A dedicated “My Power Ups” page that surfaces each user’s purchased courses and tools as visual cards—easy to find and clearly labelled.

PROCESS:

  1. I described the problem to ChatGPT, along with what plugins I was using and what data they exposed.
  2. We worked through which hooks and shortcodes could surface the right content, wrote a snippet, dropped it into the Code Snippets plugin, and tested it.
  3. A few iterations to sort the layout and conditional logic for different product types.
  4. Cross-browser checks.

TIME:

Under 1 hour (including testing across browsers)

A cluttered user dashboard without any visual appealA more user-friendly user dashboard with visual cards

2. Enabling customers to easily renew subscriptions

PROBLEM: A technical gap causing a retention problem

Courses and tools on the platform use time-limited access, typically 12 months.

When access expired, there was no warning. Users would simply lose access and have to find their way back to the store to repurchase as if they were a new customer. There was no acknowledgement that they’d already been through the course, no reassurance that their progress was saved, and no path back that felt considered.

[Data entries]
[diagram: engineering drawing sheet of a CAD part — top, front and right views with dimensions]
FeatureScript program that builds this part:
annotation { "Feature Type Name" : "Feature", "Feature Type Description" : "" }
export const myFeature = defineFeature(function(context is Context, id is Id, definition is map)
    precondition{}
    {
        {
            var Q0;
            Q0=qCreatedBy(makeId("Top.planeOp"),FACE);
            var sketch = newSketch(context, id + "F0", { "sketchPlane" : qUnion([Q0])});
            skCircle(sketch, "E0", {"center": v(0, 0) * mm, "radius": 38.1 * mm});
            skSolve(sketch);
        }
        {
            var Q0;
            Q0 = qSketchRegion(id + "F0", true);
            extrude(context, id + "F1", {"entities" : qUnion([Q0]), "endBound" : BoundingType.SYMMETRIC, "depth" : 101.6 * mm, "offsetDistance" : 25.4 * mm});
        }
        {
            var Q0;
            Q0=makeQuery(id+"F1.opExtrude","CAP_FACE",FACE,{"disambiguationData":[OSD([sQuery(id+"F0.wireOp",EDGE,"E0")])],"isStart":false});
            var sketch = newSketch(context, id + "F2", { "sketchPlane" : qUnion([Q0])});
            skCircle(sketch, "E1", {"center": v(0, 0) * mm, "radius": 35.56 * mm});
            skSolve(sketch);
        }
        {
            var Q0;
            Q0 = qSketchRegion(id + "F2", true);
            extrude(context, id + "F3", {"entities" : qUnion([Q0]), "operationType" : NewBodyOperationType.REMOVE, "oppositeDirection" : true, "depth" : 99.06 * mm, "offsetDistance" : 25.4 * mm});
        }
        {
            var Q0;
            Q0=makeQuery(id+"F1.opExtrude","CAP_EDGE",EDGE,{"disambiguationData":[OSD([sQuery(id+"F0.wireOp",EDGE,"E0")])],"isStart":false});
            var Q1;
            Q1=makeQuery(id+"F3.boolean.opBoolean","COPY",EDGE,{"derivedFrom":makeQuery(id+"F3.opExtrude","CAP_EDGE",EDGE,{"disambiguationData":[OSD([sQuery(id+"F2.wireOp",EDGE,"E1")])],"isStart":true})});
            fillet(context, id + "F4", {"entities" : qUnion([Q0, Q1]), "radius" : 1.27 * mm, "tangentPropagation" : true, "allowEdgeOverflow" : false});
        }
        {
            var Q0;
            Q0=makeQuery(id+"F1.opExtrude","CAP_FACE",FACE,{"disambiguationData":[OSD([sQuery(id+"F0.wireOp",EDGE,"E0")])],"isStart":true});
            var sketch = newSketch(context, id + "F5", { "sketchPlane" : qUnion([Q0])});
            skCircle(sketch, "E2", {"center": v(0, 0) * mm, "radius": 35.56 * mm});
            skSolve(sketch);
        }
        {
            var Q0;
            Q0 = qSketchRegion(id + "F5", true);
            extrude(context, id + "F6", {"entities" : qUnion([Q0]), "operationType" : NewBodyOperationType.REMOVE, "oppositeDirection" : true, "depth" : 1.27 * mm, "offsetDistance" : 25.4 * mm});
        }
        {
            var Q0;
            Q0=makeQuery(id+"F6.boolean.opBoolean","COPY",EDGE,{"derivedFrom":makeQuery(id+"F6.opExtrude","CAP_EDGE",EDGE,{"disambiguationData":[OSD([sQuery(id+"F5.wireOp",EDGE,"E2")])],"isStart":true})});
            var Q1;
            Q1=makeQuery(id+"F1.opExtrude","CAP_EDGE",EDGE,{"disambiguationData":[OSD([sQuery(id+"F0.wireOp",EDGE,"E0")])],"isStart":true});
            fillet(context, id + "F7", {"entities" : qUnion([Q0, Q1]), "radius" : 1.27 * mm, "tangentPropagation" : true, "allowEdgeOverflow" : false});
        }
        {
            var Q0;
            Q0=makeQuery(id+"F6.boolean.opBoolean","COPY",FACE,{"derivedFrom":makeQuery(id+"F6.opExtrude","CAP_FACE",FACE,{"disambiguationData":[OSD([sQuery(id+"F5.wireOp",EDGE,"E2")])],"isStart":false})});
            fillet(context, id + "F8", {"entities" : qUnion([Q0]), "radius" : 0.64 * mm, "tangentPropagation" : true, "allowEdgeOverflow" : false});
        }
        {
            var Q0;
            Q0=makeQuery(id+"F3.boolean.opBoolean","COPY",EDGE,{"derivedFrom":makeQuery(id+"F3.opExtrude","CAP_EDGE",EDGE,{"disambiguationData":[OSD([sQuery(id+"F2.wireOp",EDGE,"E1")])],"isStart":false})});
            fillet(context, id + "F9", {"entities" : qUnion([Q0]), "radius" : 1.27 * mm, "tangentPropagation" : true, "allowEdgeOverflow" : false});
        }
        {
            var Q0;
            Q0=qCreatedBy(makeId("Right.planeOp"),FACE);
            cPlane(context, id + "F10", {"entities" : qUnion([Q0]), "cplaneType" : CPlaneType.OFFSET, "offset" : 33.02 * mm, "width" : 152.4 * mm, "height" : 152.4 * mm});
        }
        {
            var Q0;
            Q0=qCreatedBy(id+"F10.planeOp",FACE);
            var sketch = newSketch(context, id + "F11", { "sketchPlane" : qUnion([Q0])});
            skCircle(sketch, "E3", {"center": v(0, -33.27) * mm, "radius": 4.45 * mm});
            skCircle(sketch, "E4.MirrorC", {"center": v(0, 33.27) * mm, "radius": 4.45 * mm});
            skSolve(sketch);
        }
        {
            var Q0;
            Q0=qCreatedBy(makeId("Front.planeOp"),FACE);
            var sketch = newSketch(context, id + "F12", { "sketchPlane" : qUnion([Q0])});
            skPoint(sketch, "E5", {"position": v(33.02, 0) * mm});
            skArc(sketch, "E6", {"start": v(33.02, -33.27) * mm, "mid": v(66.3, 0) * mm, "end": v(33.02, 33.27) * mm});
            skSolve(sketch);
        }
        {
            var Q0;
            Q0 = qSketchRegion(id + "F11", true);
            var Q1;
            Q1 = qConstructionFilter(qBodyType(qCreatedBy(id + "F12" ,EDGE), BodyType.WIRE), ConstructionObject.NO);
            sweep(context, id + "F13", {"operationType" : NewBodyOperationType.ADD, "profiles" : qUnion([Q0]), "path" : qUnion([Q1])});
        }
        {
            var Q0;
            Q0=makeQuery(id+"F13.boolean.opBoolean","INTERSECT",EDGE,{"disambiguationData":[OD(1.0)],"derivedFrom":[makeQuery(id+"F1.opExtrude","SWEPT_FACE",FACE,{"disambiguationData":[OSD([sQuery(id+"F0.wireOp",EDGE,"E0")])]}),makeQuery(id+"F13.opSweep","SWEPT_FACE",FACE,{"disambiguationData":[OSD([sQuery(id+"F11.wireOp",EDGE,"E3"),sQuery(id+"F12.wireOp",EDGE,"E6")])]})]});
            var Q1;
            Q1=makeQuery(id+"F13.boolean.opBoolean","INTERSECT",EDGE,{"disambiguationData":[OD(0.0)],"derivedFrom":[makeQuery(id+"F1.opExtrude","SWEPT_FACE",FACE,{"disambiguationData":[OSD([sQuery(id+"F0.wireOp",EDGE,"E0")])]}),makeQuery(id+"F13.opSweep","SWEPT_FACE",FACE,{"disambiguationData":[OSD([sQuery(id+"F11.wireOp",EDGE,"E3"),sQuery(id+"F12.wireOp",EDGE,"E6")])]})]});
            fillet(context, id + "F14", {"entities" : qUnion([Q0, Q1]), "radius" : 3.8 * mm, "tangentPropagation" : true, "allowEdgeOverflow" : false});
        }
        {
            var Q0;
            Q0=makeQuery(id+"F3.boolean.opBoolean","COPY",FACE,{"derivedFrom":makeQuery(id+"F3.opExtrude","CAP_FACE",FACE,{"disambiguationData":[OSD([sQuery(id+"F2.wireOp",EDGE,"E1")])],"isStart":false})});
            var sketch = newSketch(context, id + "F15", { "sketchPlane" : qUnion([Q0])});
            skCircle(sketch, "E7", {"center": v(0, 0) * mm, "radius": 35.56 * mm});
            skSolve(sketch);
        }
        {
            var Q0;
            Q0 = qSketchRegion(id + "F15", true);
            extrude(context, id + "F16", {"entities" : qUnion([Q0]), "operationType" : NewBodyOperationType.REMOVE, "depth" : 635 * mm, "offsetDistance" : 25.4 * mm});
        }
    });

## TASK REQUIREMENTS
**a.** According to the source passage, how long does time-limited access to courses and tools typically last?
**b.** Revise the source passage from "When access expired, there" down to "that felt considered.", replacing "warning" with "notice".
The data above is separate material from the source passage.

## TASK-BY-TASK RESULTS
**a.** Typically 12 months.

**b.**
When access expired, there was no notice. Users would simply lose access and have to find their way back to the store to repurchase as if they were a new customer. There was no acknowledgement that they’d already been through the course, no reassurance that their progress was saved, and no path back that felt considered.